I currently have the following UsersData table which gives aggregated historical data at a given particular date:
Date | UserID | Name | isActive |
---|---|---|---|
2021-10-01 | 1 | Sam | 1 |
2021-10-01 | 2 | Dan | 1 |
2021-10-08 | 1 | Sam | 0 |
2021-10-08 | 2 | Dan | 1 |
Requirement
My requirement is to create another aggregated data which will show active vs inactive record for a the above given dates – in a single row.
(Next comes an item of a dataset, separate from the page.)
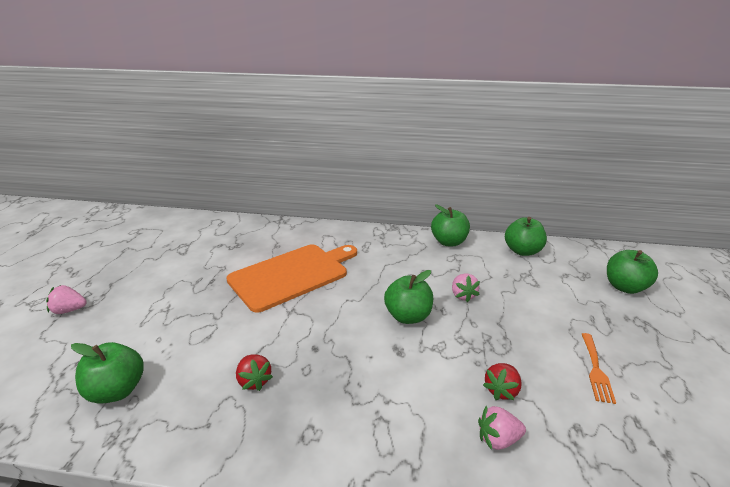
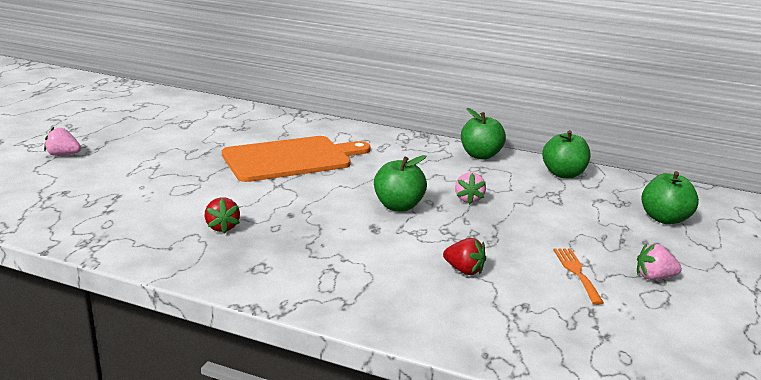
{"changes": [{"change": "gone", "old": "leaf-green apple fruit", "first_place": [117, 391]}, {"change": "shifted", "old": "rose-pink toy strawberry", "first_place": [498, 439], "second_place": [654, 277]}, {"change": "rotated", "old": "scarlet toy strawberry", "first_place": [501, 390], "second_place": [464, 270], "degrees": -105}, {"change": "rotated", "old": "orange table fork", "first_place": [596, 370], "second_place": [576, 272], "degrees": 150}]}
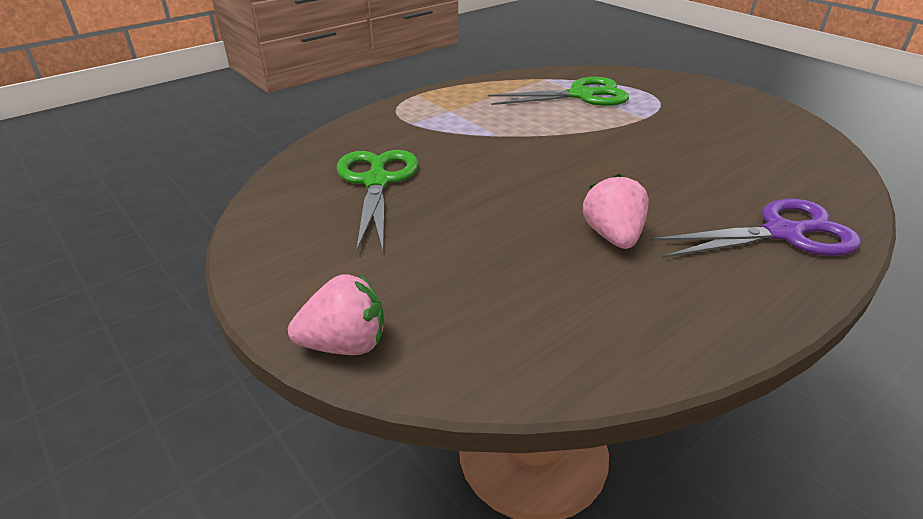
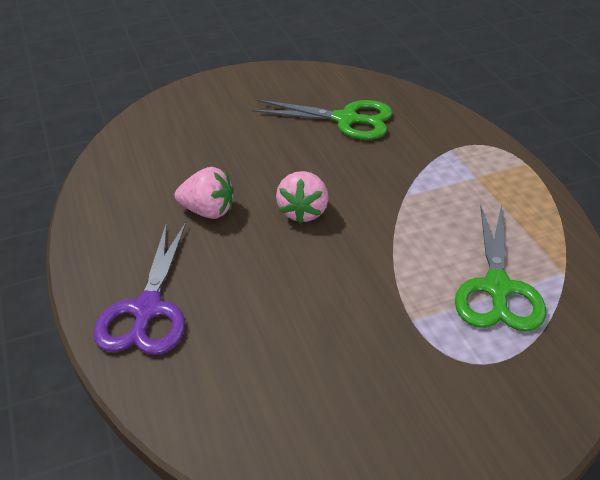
{"changes": [{"change": "shifted", "old": "rose-pink toy strawberry", "first_place": [345, 344], "second_place": [303, 212]}]}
So something like below:
Date | Active | Inactive | Total |
---|---|---|---|
2021-10-01 | 2 | 0 | 2 |
2021-10-08 | 1 | 1 | 2 |
My SQL queries so far
Now when I try the following individual queries it works fine:
select date, count(distinct userid) AS ActiveCount from User where isActive= 1 group by date select date, count(distinct userid) AS InactiveCount from User where isActive= 0 group by date
But since I need to display the statistics in a single row for each date, I tried the following query but there’s something which I seem to be doing wrong here:
select date, (select count(distinct userid) from User where isActive= 1 group by date) AS Active, (select count(distinct userid) from User where isActive= 0 group by date) AS Inactive, count(distinct userid) AS total from userdata group by date order by date
With this I get the output for inactive and active records as the sum of both results – Active = 3 (2 from first date + 1 from second date) and ‘Inactive’ = 2 (0 from first date +1 from second date) Whereas ‘TotalCount’ value is accurate.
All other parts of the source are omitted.